مقاله انگلیسی رایگان در مورد سیستم های خطی تعویض شده غیر همزمان – IEEE 2019

I. INTRODUCTION

II. SYSTEM DESCRIPTION AND PRELIMINARIES

III. MAIN RESULTS

IV. SIMULATION

V. CONCLUSION

ACKNOWLEDGMENT

REFERENCES

In this paper, the non-weighted L2-gain control problem is addressed for a class of asynchronously switched linear systems, where the asynchronous phenomenon is caused by the mode-identifying process. Unlike the literature concerned with asynchronously switched systems, we construct a new class of clock-dependent Lyapunov function (CDLF), which can be permitted or prohibited to increase when the modes of the controller and system are unmatched. Furthermore, a novel controller design strategy is introduced. The asynchronous and synchronous controllers are designed separately, and are both clock-dependent. By using the CDLF approach, a clock-dependent sufficient condition characterizing the non-weighted L2-gain performance is obtained for the asynchronously switched systems. The controller gains can be computed by solving a set of sum of square (SOS) program. At last, the advantages of the results are illustrated within two examples.

INTRODUCTION

In recent decades, switched systems have gotten a lot of attention in virtue of its practical and theoretical values. This class of systems consists of several continuous-time or discrete- subsystems with a switching signal driving them. The feature of switching widely exists in real-world systems, thereby many practical systems can be modeled by switched systems, such as chemical system [1], traffic system [2] and teleoperation robotic system [3]. In practice, a system possessing switching feature may be not stabilized by using any common control inputs, but can be stabilized by using switching control inputs.
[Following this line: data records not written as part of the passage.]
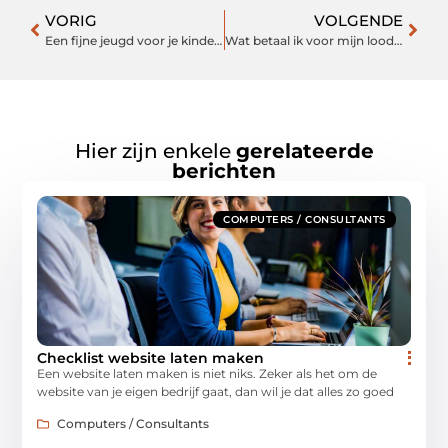
VORIG
VOLGENDE
Een fijne jeugd voor je kinderen
Wat betaal ik voor mijn loodgieter?
Hier zijn enkele
gerelateerde
berichten
COMPUTERS / CONSULTANTS
Checklist website laten maken
Een website laten maken is niet niks. Zeker als het om de
website van je eigen bedrijf gaat, dan wil je dat alles zo goed
Computers / Consultants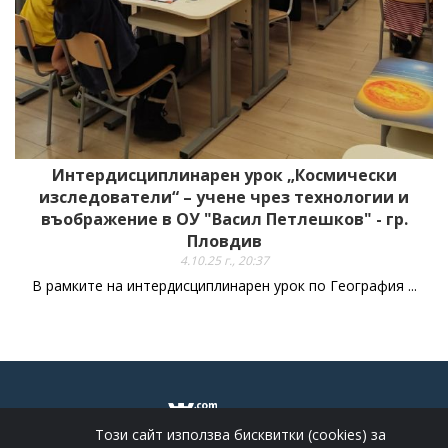
Интердисциплинарен урок „Космически
изследователи“ – учене чрез технологии и
въображение в ОУ "Васил Петлешков" - гр.
Пловдив
4.10.25 г., 20:37
В рамките на интердисциплинарен урок по География ...
Този сайт използва бисквитки (cookies) за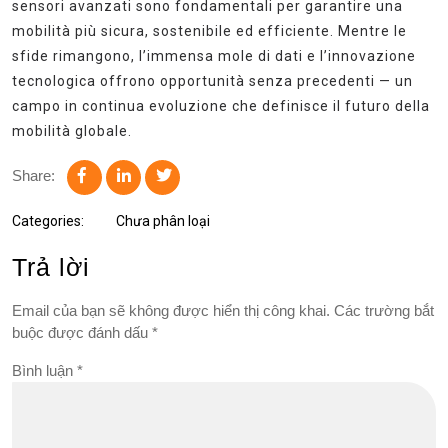
sensori avanzati sono fondamentali per garantire una
mobilità più sicura, sostenibile ed efficiente. Mentre le
sfide rimangono, l’immensa mole di dati e l’innovazione
tecnologica offrono opportunità senza precedenti — un
campo in continua evoluzione che definisce il futuro della
mobilità globale.
Share:
Categories:
Chưa phân loại
Trả lời
Email của bạn sẽ không được hiển thị công khai.
Các trường bắt
buộc được đánh dấu
*
Bình luận
*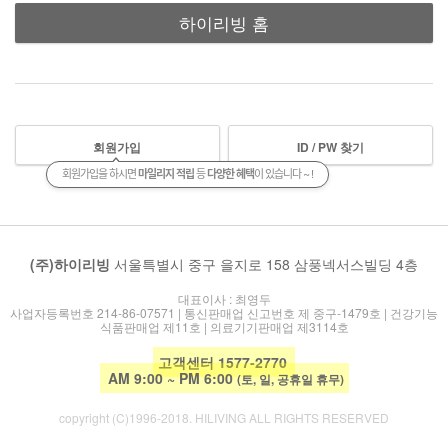
하이리빙 홈
회원가입
ID / PW 찾기
회원가입을 하시면
마일리지 적립
등
다양한 혜택
이 있습니다 ~ !
(주)하이리빙
서울특별시 중구 을지로 158 삼풍넥서스빌딩 4층
대표이사 : 최영두
사업자등록번호 214-86-07571 | 통신판매업 신고번호 제 중구-1479호 | 건강기능
식품판매업 제11호 | 의료기기판매업 제3114호
고객센터 1577-2770
AM 9:00 ~ PM 6:00
(토, 일, 공휴일 휴무)
copyright (C)1996-2018. HILIVING ALL RIGHTS RESERVED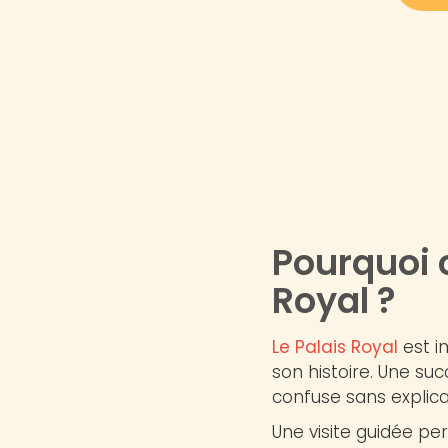
Pourquoi c
Royal ?
Le Palais Royal
est i
son histoire. Une suc
confuse sans explica
Une visite guidée p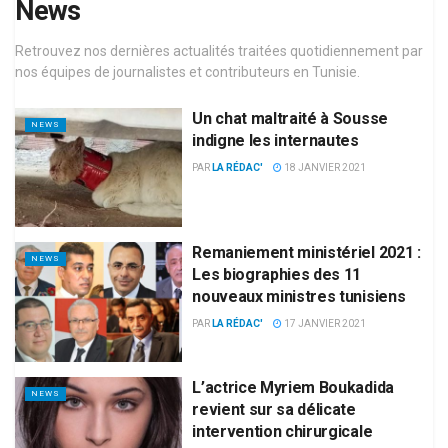
News
Retrouvez nos dernières actualités traitées quotidiennement par
nos équipes de journalistes et contributeurs en Tunisie.
Un chat maltraité à Sousse
NEWS
indigne les internautes
PAR
LA RÉDAC'
18 JANVIER 2021
Remaniement ministériel 2021 :
NEWS
Les biographies des 11
nouveaux ministres tunisiens
PAR
LA RÉDAC'
17 JANVIER 2021
L’actrice Myriem Boukadida
NEWS
revient sur sa délicate
intervention chirurgicale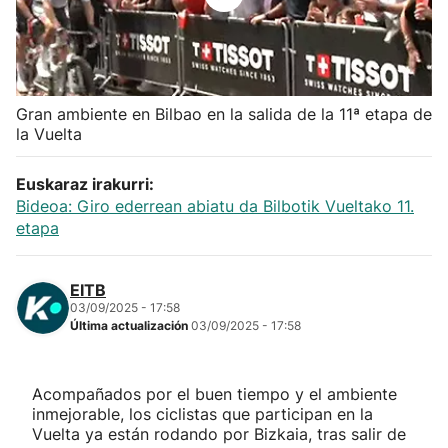
Herri-kirolak
Balonmano
Gran ambiente en Bilbao en la salida de la 11ª etapa de
la Vuelta
Kirolak 360
Euskaraz irakurri:
Atletismo
Bideoa: Giro ederrean abiatu da Bilbotik Vueltako 11.
etapa
Carreras de montaña
EITB
Más deportes
03/09/2025 - 17:58
Última actualización
03/09/2025 - 17:58
"Helmuga"
Acompañados por el buen tiempo y el ambiente
inmejorable, los ciclistas que participan en la
Vuelta ya están rodando por Bizkaia, tras salir de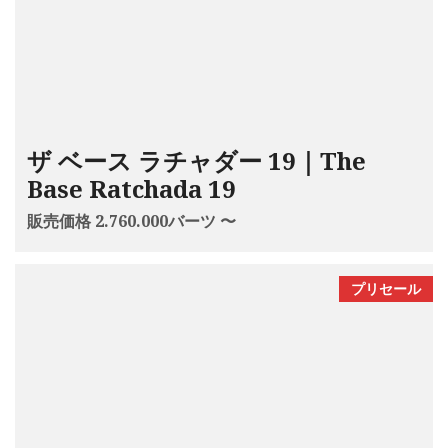
ザ ベース ラチャダー 19｜The
Base Ratchada 19
販売価格 2.760.000バーツ 〜
プリセール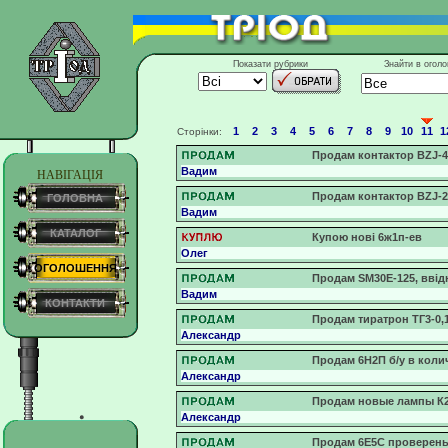
Показати рубрики
Знайти в огол
1
2
3
4
5
6
7
8
9
10
11
1
Сторінки:
Продам контактор BZJ-4
Вадим
НАВІГАЦІЯ
Продам контактор BZJ-2
ГОЛОВНА
Вадим
КАТАЛОГ
Купою нові 6ж1п-ев
Олег
ОГОЛОШЕННЯ
Продам SM30E-125, ввід
Вадим
КОНТАКТИ
Продам тиратрон ТГ3-0,1/
Александр
Продам 6Н2П б/у в коли
Александр
Продам новые лампы К21,
Александр
Продам 6Е5С проверены 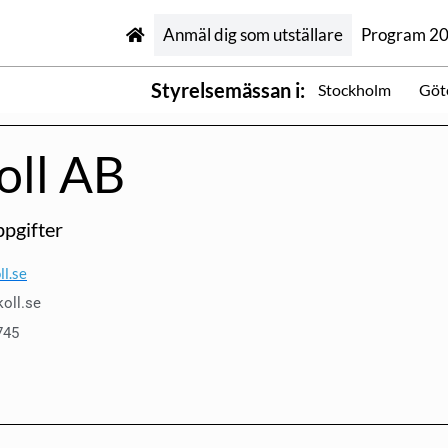
Anmäl dig som utställare
Program 2
Styrelsemässan i:
Stockholm
Göt
oll AB
pgifter
l.se
oll.se
745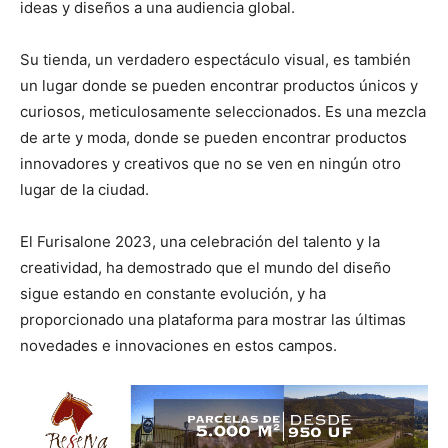
ideas y diseños a una audiencia global.
Su tienda, un verdadero espectáculo visual, es también
un lugar donde se pueden encontrar productos únicos y
curiosos, meticulosamente seleccionados. Es una mezcla
de arte y moda, donde se pueden encontrar productos
innovadores y creativos que no se ven en ningún otro
lugar de la ciudad.
El Furisalone 2023, una celebración del talento y la
creatividad, ha demostrado que el mundo del diseño
sigue estando en constante evolución, y ha
proporcionado una plataforma para mostrar las últimas
novedades e innovaciones en estos campos.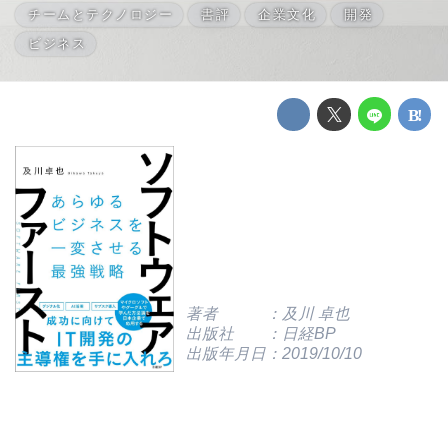
チームとテクノロジー
書評
企業文化
開発
ビジネス
著者 ：及川 卓也
出版社 ：日経BP
出版年月日：2019/10/10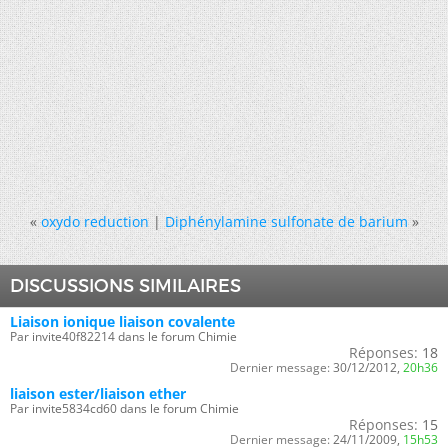
«
oxydo reduction
|
Diphénylamine sulfonate de barium
»
DISCUSSIONS SIMILAIRES
Liaison ionique liaison covalente
Par invite40f82214 dans le forum Chimie
Réponses:
18
Dernier message:
30/12/2012,
20h36
liaison ester/liaison ether
Par invite5834cd60 dans le forum Chimie
Réponses:
15
Dernier message:
24/11/2009,
15h53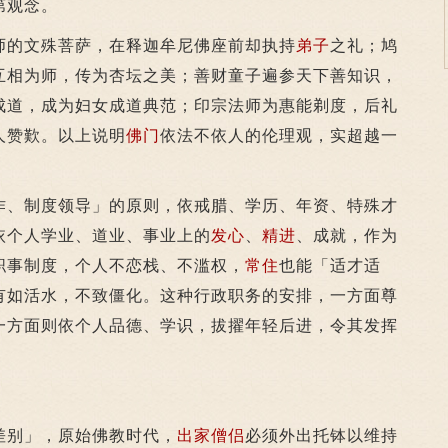
第观念。
的文殊菩萨，在释迦牟尼佛座前却执持
弟子
之礼；鸠
互相为师，传为杏坛之美；善财童子遍参天下善知识，
成道，成为妇女成道典范；印宗法师为惠能剃度，后礼
人赞歎。以上说明
佛门
依法不依人的伦理观，实超越一
作、制度领导」的原则，依戒腊、学历、年资、特殊才
依个人学业、道业、事业上的
发心
、
精进
、成就，作为
职事制度，个人不恋栈、不滥权，
常住
也能「适才适
有如活水，不致僵化。这种行政职务的安排，一方面尊
一方面则依个人品德、学识，拔擢年轻后进，令其发挥
别」，原始佛教时代，
出家
僧侣
必须外出托钵以维持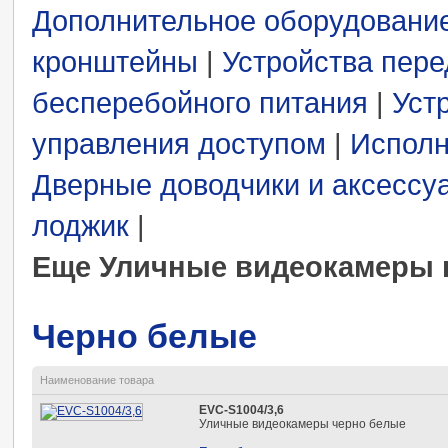
Дополнительное оборудовани
кронштейны
|
Устройства пере
бесперебойного питания
|
Уст
управления доступом
|
Исполн
Дверные доводчики и аксессу
лоджик
|
Еще Уличные видеокамеры
Черно белые
Наименование товара
EVC-S1004/3,6
Уличные видеокамеры черно белые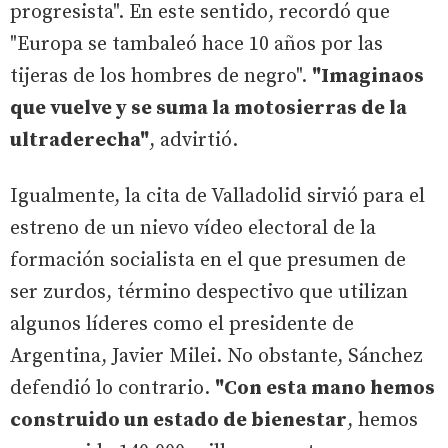
progresista". En este sentido, recordó que
"Europa se tambaleó hace 10 años por las
tijeras de los hombres de negro".
"Imaginaos
que vuelve y se suma la motosierras de la
ultraderecha"
, advirtió.
Igualmente, la cita de Valladolid sirvió para el
estreno de un nievo vídeo electoral de la
formación socialista en el que presumen de
ser zurdos, término despectivo que utilizan
algunos líderes como el presidente de
Argentina, Javier Milei. No obstante, Sánchez
defendió lo contrario.
"Con esta mano hemos
construido un estado de bienestar
, hemos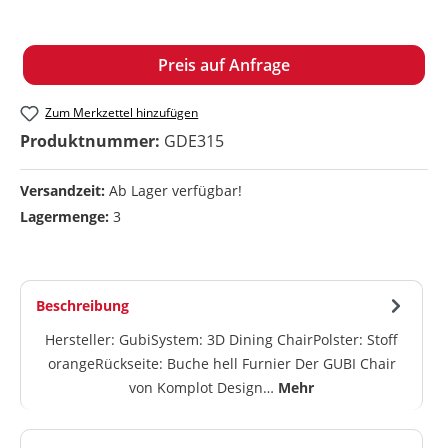
Preis auf Anfrage
Zum Merkzettel hinzufügen
Produktnummer:
GDE315
Versandzeit:
Ab Lager verfügbar!
Lagermenge:
3
Beschreibung
Hersteller: GubiSystem: 3D Dining ChairPolster: Stoff
orangeRückseite: Buche hell Furnier Der GUBI Chair
von Komplot Design…
Mehr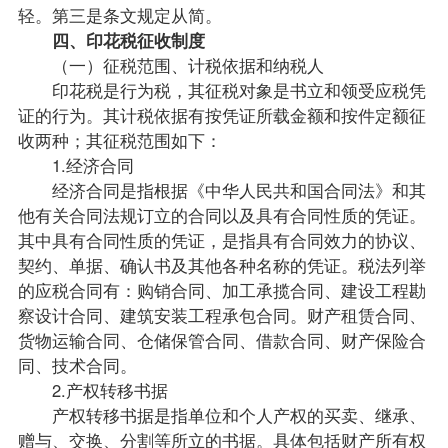
轻。第三是条文规定从简。
四、印花税征收制度
（一）征税范围、计税依据和纳税人
印花税是行为税，其征税对象是书立和领受应税凭
证的行为。其计税依据有按凭证所载金额和按件定额征
收两种；其征税范围如下：
1.经济合同
经济合同是指根据《中华人民共和国
合同法
》和其
他有关合同法规订立的合同以及具有合同性质的凭证。
其中具有合同性质的凭证，是指具有合同效力的协议、
契约、单据、确认书及其他各种名称的凭证。
税法
列举
的应税合同有：购销合同、加工承揽合同、建设工程勘
察设计合同、建筑安装工程承包合同。财产租赁合同、
货物运输合同、仓储保管合同、借款合同、财产保险合
同、技术合同。
2.产权转移书据
产权转移书据是指单位和个人产权的买卖、继承、
赠与、交换、分割等所立的书据。具体包括财产所有权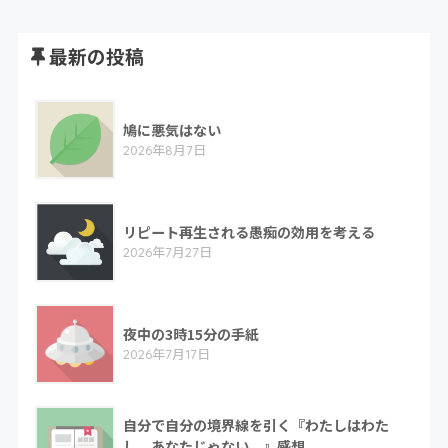
最新の投稿
鳩に悪気はない
2026年8月7日
リピート再生される愚痴の効用を考える
2026年7月27日
夜中の3時15分の手紙
2026年7月17日
自分で自分の境界線を引く『わたしはわた
し。あなたじゃない。』感想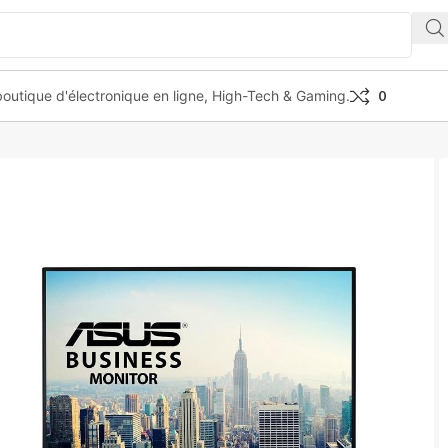
outique d'électronique en ligne, High-Tech & Gaming.
0
24WQLB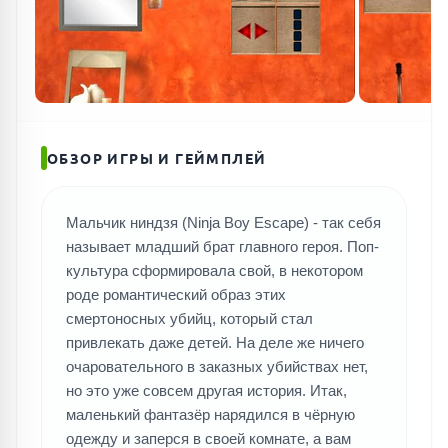
ОБЗОР ИГРЫ И ГЕЙМПЛЕЙ
Мальчик ниндзя (Ninja Boy Escape) - так себя
называет младший брат главного героя. Поп-
культура сформировала свой, в некотором
роде романтический образ этих
смертоносных убийц, который стал
привлекать даже детей. На деле же ничего
очаровательного в заказных убийствах нет,
но это уже совсем другая история. Итак,
маленький фантазёр нарядился в чёрную
одежду и заперся в своей комнате, а вам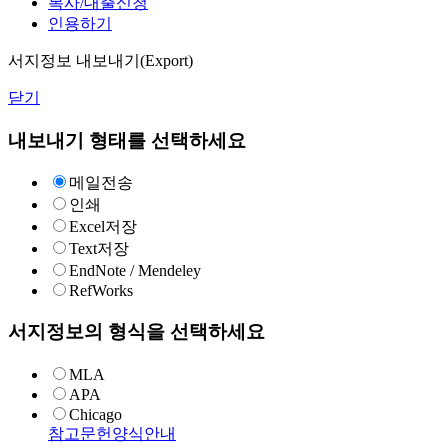
복사/대출신청
인용하기
서지정보 내보내기(Export)
닫기
내보내기 형태를 선택하세요
메일전송
인쇄
Excel저장
Text저장
EndNote / Mendeley
RefWorks
서지정보의 형식을 선택하세요
MLA
APA
Chicago
참고문헌양식안내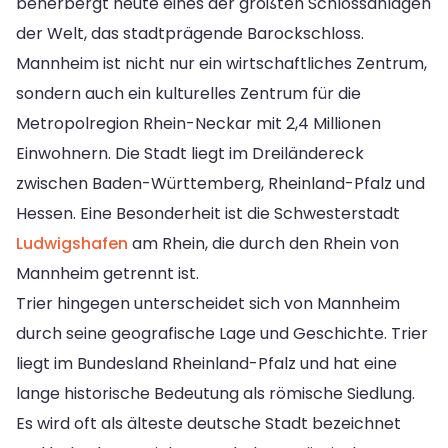
beherbergt heute eines der größten Schlossanlagen
der Welt, das stadtprägende Barockschloss.
Mannheim ist nicht nur ein wirtschaftliches Zentrum,
sondern auch ein kulturelles Zentrum für die
Metropolregion Rhein-Neckar mit 2,4 Millionen
Einwohnern. Die Stadt liegt im Dreiländereck
zwischen Baden-Württemberg, Rheinland-Pfalz und
Hessen. Eine Besonderheit ist die Schwesterstadt
Ludwigshafen
am Rhein, die durch den Rhein von
Mannheim getrennt ist.
Trier hingegen unterscheidet sich von Mannheim
durch seine geografische Lage und Geschichte. Trier
liegt im Bundesland Rheinland-Pfalz und hat eine
lange historische Bedeutung als römische Siedlung.
Es wird oft als älteste deutsche Stadt bezeichnet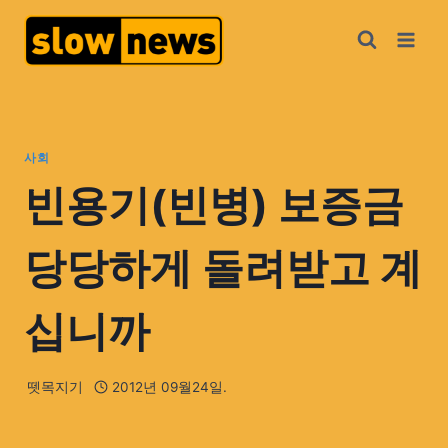
사회
빈용기(빈병) 보증금
당당하게 돌려받고 계
십니까
뗏목지기
2012년 09월24일.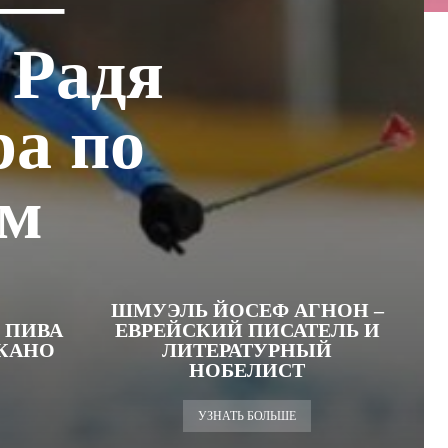
 —
 Радя
ра по
ам
ШМУЭЛЬ ЙОСЕФ АГНОН –
 ПИВА
ЕВРЕЙСКИЙ ПИСАТЕЛЬ И
АКАНО
ЛИТЕРАТУРНЫЙ
НОБЕЛИСТ
УЗНАТЬ БОЛЬШЕ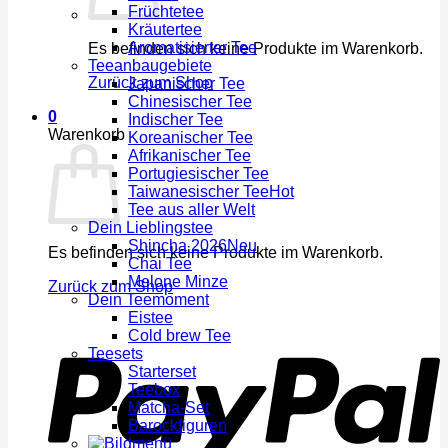
Früchtetee
Kräutertee
Aromatisierter Tee
Es befinden sich keine Produkte im Warenkorb.
Teeanbaugebiete
Zurück zum Shop
Japanischer Tee
Chinesischer Tee
0
Indischer Tee
Warenkorb
Koreanischer Tee
Afrikanischer Tee
Portugiesischer Tee
Taiwanesischer Tee
Tee aus aller Welt
Dein Lieblingstee
Shincha 2026
Es befinden sich keine Produkte im Warenkorb.
Chai Tee
Melone Minze
Zurück zum Shop
Dein Teemoment
Eistee
Cold brew Tee
Teesets
Starterset
Teebox
Matcha-Set
Barockfiguren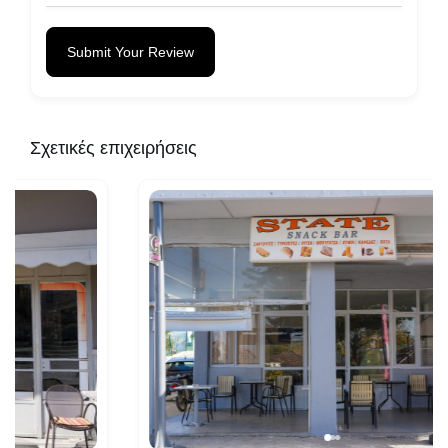
Submit Your Review
Σχετικές επιχειρήσεις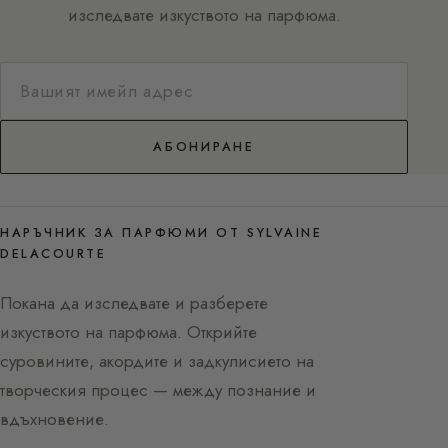
изследвате изкуството на парфюма.
АБОНИРАНЕ
НАРЪЧНИК ЗА ПАРФЮМИ ОТ SYLVAINE
DELACOURTE
Покана да изследвате и разберете
изкуството на парфюма. Открийте
суровините, акордите и задкулисието на
творческия процес — между познание и
вдъхновение.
In other words, one needs to apply different control inputs to different subsystems. Therefore, the switching control problem for switched systems has been researched deeply in some literature, e.g., [3]–[12]. Within most of the aforementioned work, it’s assumed that the mode of the controller is always consistent with the system’s. However, the controller may not switch synchronously with the system in real-world system. Since the mode-identifying process requires some time to complete, the modes of the controller and the system may be unmatched during this period of time. The system which contains unmatched controller is called asynchronously switched system. In the last decade, abundant results have been obtained for asynchronously switched systems with time-controlled switching signal, e.g., [13]–[28].